KPK lembaga anti rasuah yang ditengarai publik sering melakukan praktek diluar metode normatif sehingga bertentangan dengan prinsip due proccess of law, melainkan sekedar menjalankan pesanan penguasa atau keberpihakan, dengan cara melakukan konspirasi dengan rezim penguasa yang menggunakan kekuatan politik dan hukum serta kekuasaan. Sehingga publik negatif thinking, publik memperkirakan KPK tidak akan menyerah, Firli akan melanjutkan upaya kriminilisasi melalui perpanjangan jabatan masa bakti yang sudah diperoleh Firli, yang tertunda menangkap buruannya bakal TSK. Anies, kemudian akan melanjutkan episode kejar tayang untuk order penjarakan Anies, saat jelang pilpres 2024. Atau setelah kemenangan Anies pada Pemilu Pilpres ?
” Ataukah akan didahului dengan rekayasa penggantian Ketua BPK. Termasuk tim auditnya ? Hal rentang waktu untuk memburu Anies ini, sudah dikantongi Firli, karena masa jabatannya sebagai Ketua KPK 4 tahun, yang seharusnya efektif pensiun di Bulan Desember 2023. Namun melalui Putusan MK. No. 112/ PMK/ XX/ 2022. Tertanggal 21 Februari 2023. Masa bakti Firli ditambah menjadi 5 tahun, atau bertambah satu tahun dari 2023, hingga efektif masa bakti Firli sampai dengan 5 Desember 2024 “.
Maka ketika benang merah antara pernikahan politik Anwar Usman dengan perpanjangan waktu jabatan Firli Bahuri yang sosok induk akarnya adalah pemimpin yang sama, yaitu Jokowi.n” Maka prinsipnya AU. Received sebagai sosok hakim MK. Yang akan membuahkan vonis penolakan daripada JR. yang diajukan oleh pihak Anies atau mengabulkan JR. yang diajukan pihak Capres asuhan Jokowi. Sehingga individu dari Capres yang manapun yang mendapat dukungan Jokowi harus mendapatkan kursi RI.1. ” dan diantara kedua pola atau planning dimaksud, mana yang lebih dulu apakah by desain agenda KPK atau agenda MK. Tentunya dimensi politik agenda para konspirator.
Muara pergolakan politik dan kekuasaan ini, dalam makna persepsi negatif terkait 2 metode ( dua pola ), jika faktanya benar diterapkan oleh rezim kontemporer, dalam wujud rekayasa kriminalisasi terhadap diri Anies, dengan memperalat lembaga dan individu – individu subjek hukum MK. Dan atau KPK, sungguh berdampak kausalitas yang serius, bakal timbulkan bencana extra chaotic, berkualitas bangkitkan ghiroh atau memantik pecahnya perlawanan daripada sosok Anies yang sudah nampak pasang badan, serta percaya diri dengan dukungan jutaan bahkan puluhan juta simpatisan plus relawan yang ubun – ubun mereka sudah cukup panas sejak era kepemimpinan Jokowi 2015 – 2023.

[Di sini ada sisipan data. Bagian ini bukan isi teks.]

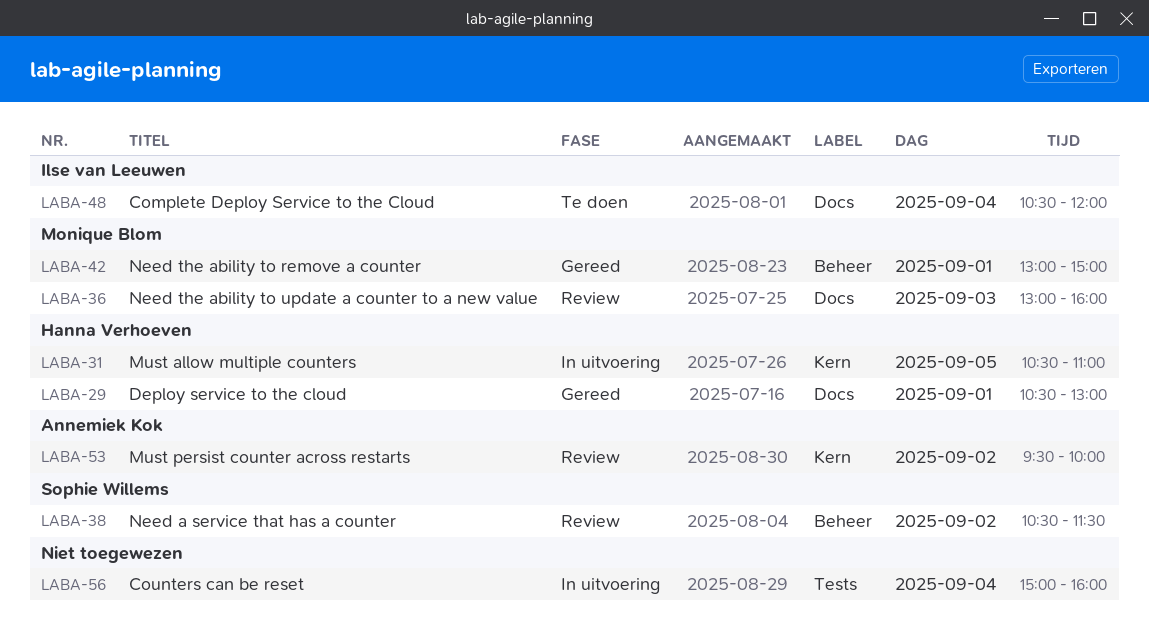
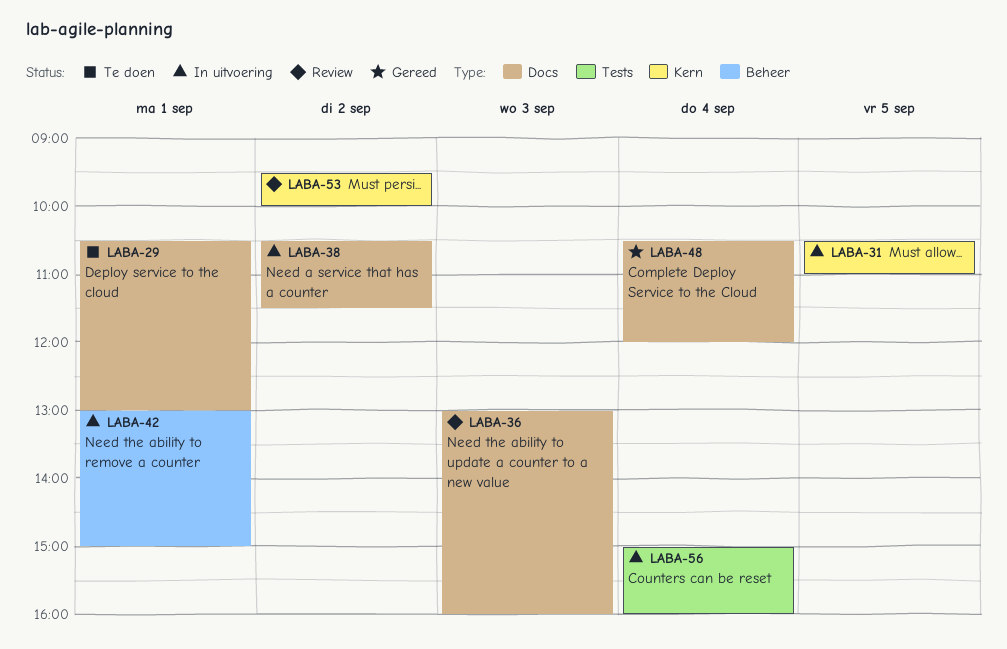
LABA-29, status: Gereed -> Te doen
LABA-38, status: Review -> In uitvoering
LABA-38, label: Beheer -> Docs
LABA-42, status: Gereed -> In uitvoering
LABA-48, status: Te doen -> Gereed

Replika atau poto kopi dari kontrak sosial/ kontrak politik, Jokowi sarat dimensi kebohongan yang berjumlah puluhan dan kasat mata. Diantaranya termasuk tanda tanya besar, terkait hak publik yang berdasarkan asas tranparansi informasi dan akuntabilitas pejabat publik, terhadap keaslian ijasah S.1Jokowi, dari fakultas Kehutanan Universitas Gajah Mada,yang tak pernah Ia klarifikasi, walau sudah berdampak dipenjarakannya Gus Nur dan Bambang Tri Mulyono dengan vonis 6 tahun dari tuntutan 10 tahun penjara, sehingga terakumulasi bertambah panasnya ubun – Ubun banyak kelompok, atau masyarakat bangsa ini, lalu bukan mustahil akan menimbulkan revolusi sosial berikut implikasi dari para provokator, lalu berbuntut eigenrichting, atau penghakiman massa atau representasi daripada “street justice atau peradilan jalanan,” terhadap para penguasa termasuk terduga kelompok oligarki, atau eks penguasa. Kemudian akibat revolusi sosial, bisa jadi timbulkan high risk berupa pro – kontra antara kelompok atau golongan diantara anak bangsa, lalu mengerucut terjadi perpecahan di tubuh TNI & Polri.
Pastinya semua kerugian bertumpu kepada rakyat bangsa ini secara general, karena implikasinya kemunduran ekonomi dalam kehidupan sosial, ekonomi, politik dan hukum yang teramat sulit untuk dapat digambarkan.